Wir müssen etwas Wirkliches leisten. Glaubet nicht, daß ihr nichts leisten müsset! Man hat uns gepredigt, wir werden nur aus Gnade selig. Das glaube ich auch, aber wenn ich aus Gnade selig gemacht bin, so muß ich etwas leisten. Du kommst auch nur aus Gnade in ein Geschäft, aber wenn du drin bist, dann heißt es: »Schaffe! jetzt sei ein rechter Mensch!« Bloß aus Gnade in irgendeine Sache hineinsitzen und nach niemand nichts fragen und nichts tun, das gibt es weder im Himmel noch auf Erden.
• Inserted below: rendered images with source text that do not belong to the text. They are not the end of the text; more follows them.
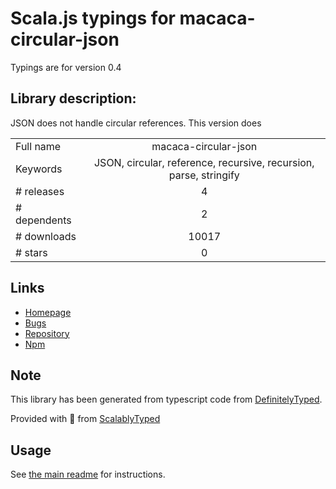 
# Scala.js typings for macaca-circular-json

Typings are for version 0.4

## Library description:
JSON does not handle circular references. This version does

|                    |                 |
| ------------------ | :-------------: |
| Full name          | macaca-circular-json |
| Keywords           | JSON, circular, reference, recursive, recursion, parse, stringify |
| # releases         | 4 |
| # dependents       | 2 |
| # downloads        | 10017 |
| # stars            | 0 |

## Links
- [Homepage](https://github.com/WebReflection/circular-json)
- [Bugs](https://github.com/WebReflection/circular-json/issues)
- [Repository](https://github.com/WebReflection/circular-json)
- [Npm](https://www.npmjs.com/package/macaca-circular-json)
    


## Note
This library has been generated from typescript code from [DefinitelyTyped](https://definitelytyped.org).

Provided with :purple_heart: from [ScalablyTyped](https://github.com/oyvindberg/ScalablyTyped)

## Usage
See [the main readme](../../readme.md) for instructions.


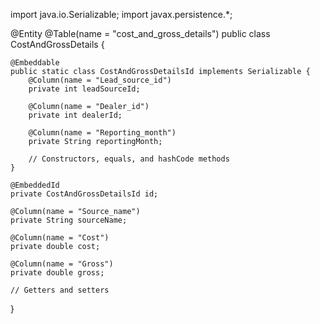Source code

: import java.io.Serializable;
import javax.persistence.*;

@Entity
@Table(name = "cost_and_gross_details")
public class CostAndGrossDetails {
    
    @Embeddable
    public static class CostAndGrossDetailsId implements Serializable {
        @Column(name = "Lead_source_id")
        private int leadSourceId;

        @Column(name = "Dealer_id")
        private int dealerId;

        @Column(name = "Reporting_month")
        private String reportingMonth;

        // Constructors, equals, and hashCode methods
    }
    
    @EmbeddedId
    private CostAndGrossDetailsId id;

    @Column(name = "Source_name")
    private String sourceName;

    @Column(name = "Cost")
    private double cost;

    @Column(name = "Gross")
    private double gross;

    // Getters and setters
}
Bin ich aus Gnade selig, so bin ich aus Gnade ein Arbeiter; bin ich aus Gnade gerecht, so bin ich aus Gnade ein Arbeiter für die Gerechtigkeit; bin ich aus Gnade in Wahrheit gestellt, so bin ich aus Gnade ein Knecht der Wahrheit; bin ich aus Gnade in Frieden gestellt, so bin ich aus Gnade ein Knecht für den Frieden bei allen Menschen. Aus Gnade für mich etwas wegnehmen und dann nach den andern Leuten nichts fragen, das ist nicht die rechte Art. Was ich aus Gnade bin, das macht mich zum Arbeiter, und nur der Arbeiter kann etwas gelten, der Faulenzer nie. Die Welt ist freilich so gestellt, daß selbst diejenigen, die nichts geleistet haben, in Ehren sein können, – das ist es ja eben gerade, wogegen wir kämpfen dürfen. Es kommt aber die Zeit, da nur der Arbeiter etwas ist auf Erden; es muß der Arbeiter etwas gelten, und zu diesen Arbeitern wollen wir gehören in lauter Tugend von Gott. Wir müssen uns deswegen immer besinnen: Was will Gott? – O weh, das kann man nicht! »Ja, wie soll man das machen?« Aber da fängt die Verleugnung an: Gott will es, also will ich es auch, und es wird meines Herzens eigenstes Eigentum; ich will es, weil Gott es will, und es muß werden, weil Gott es will, und dafür stehe ich ein, und dafür lasse ich Leib und und Leben! So können wir in Wahrheit unser Leben darbieten, können ein Opfer werden für Gott und können durch unsere Darbietung, durch die Darbietung unseres ganzen Lebens arbeiten.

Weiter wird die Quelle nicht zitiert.